Monday, June 28, 2010

Monday, getting our city back

Spent an hour on the phone waiting for Roger's Cable this morning, then spent 15 minutes running up and down between the modem and the router, unplugging this and that ... but here I am. Too much excitement for one morning - my letter is in the "Star" this morning, and I've just called the CBC Vox Box. This is much more citizen involvement than I'm used to, especially before 8 a.m.!

Chief Blair was just on the CBC, saying about the vandalism on Saturday that the police had an impossible job because there were "several hundred" violent protesters "co-mingled" with the others. Without question, the police had a difficult job. But what he said is not true, at least about the anarchists during the march. On the march were maybe eighty people in two big bands, absolutely visible, marching together, dressed entirely in black with bandanas or balaclavas covering their faces - openly Black Bloc thugs, hardly "co-mingled" - they could not have been easier to see. They so frightened me, it was so clear what was going to happen, that I left the march.

Yet they were free to wreak havoc and destroy the city and create horrifying photo ops for almost two hours.

Later, after the damage had been done, they did strip off their black clothing and mix with the crowds. Which led to what happened on Sunday - an innocent if midguided protest provoking indiscriminate arrests and detaining, on the impression the Black Bloc were there hiding among the others. The wrong bunch arrested at completely the wrong time.

On Saturday, either the police deliberately let the chaos run rampant to justify the bloated security expense, which is my theory because I am paranoid and see Stephen Harper lurking behind every tree - or else they are incompetent. I know nothing about policing, but I can tell you that, knowing that violent hoodlums were there specifically to make trouble, I would have had scores of undercover cops dressed as Raging Grannies and in headbands holding Greenpeace flyers, marching as close as possible to the gang in black. And the instant they started to run toward Yonge Street, the undercovers should have been on their tails. Instead, the police were nowhere to be seen.
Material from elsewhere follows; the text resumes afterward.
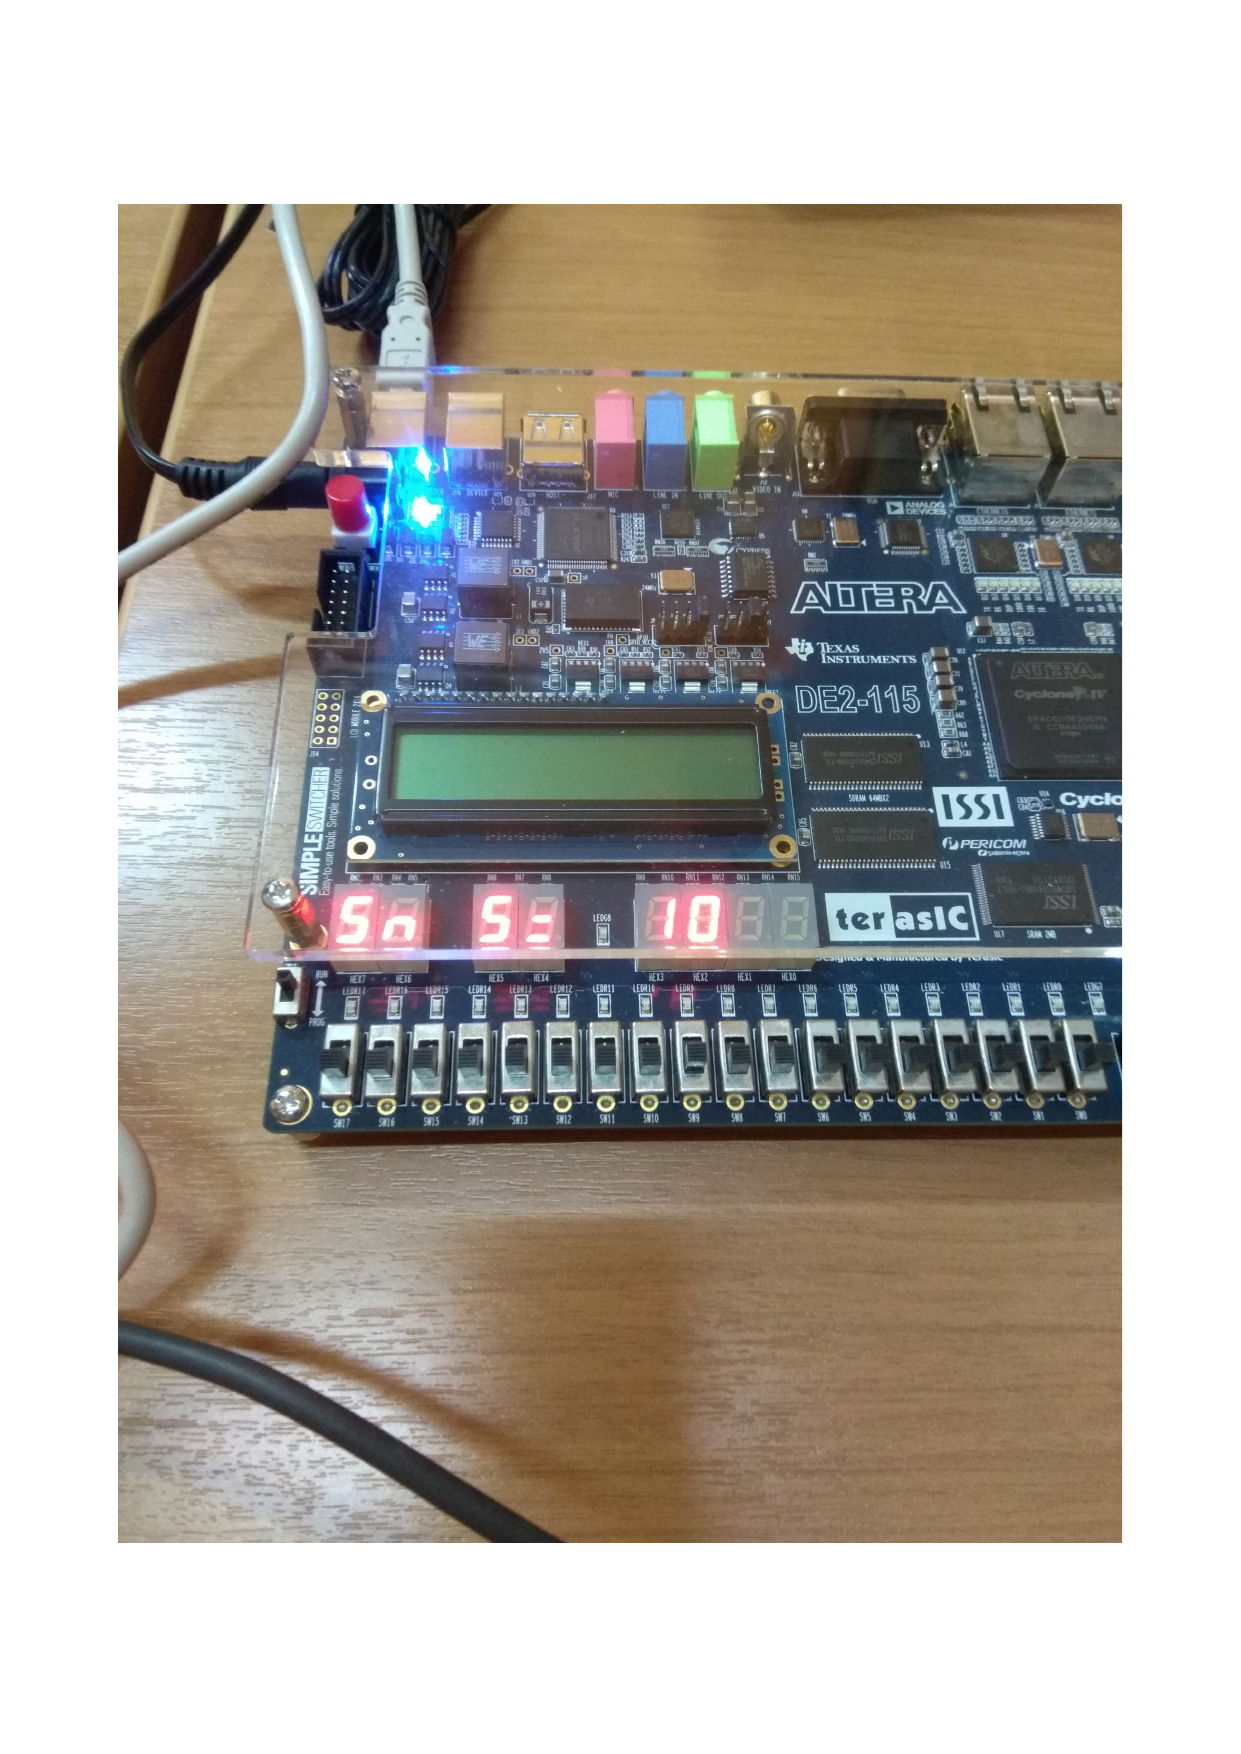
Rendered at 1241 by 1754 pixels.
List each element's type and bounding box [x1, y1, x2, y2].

picture [118, 204, 1123, 1543]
The whole event should never have happened in the heart of a giant city, in any case. It was Harper's decision to use the Convention Centre instead of a more isolated and easy to contain site.

Not to mention whether the G20 is valid at all.

And please, I wish the media would stop calling the Black Bloc - no, the black bloc, I will not distinguish them with capitals - "protesters." They are wretched violent people who want to smash and destroy without reason. They have nothing to do with the thousands of others who care deeply about the planet. The CBC keeps talking about the police sealing off hundreds of "protesters" yesterday. Anyone watching Channel 24 last night knows that the crowd held for nearly 5 hours was mostly bystanders and passers-by.

My son was stopped twice on his way home yesterday and searched by police, because he's young, he's very tall, he has tattoos and a backpack. Good thing he also has a sense of humour and is completely apolitical. One of the cops said to him, "You're a brave guy." "Why?" said Sam. "Because," replied the cop, "you have FAGS tattooed on your foot." Sam laughed. "It says JABS," he said. "Those are the initials of my best friends. We've been friends since high school." And the cops laughed too. They let him go.

One of the good things about all this was the immediacy - the cell phone videos and calls from the centre of it all. There are no secrets any more.

I must stop. The sun is hesitantly coming out and we're going to get our city back. It was a terrible weekend.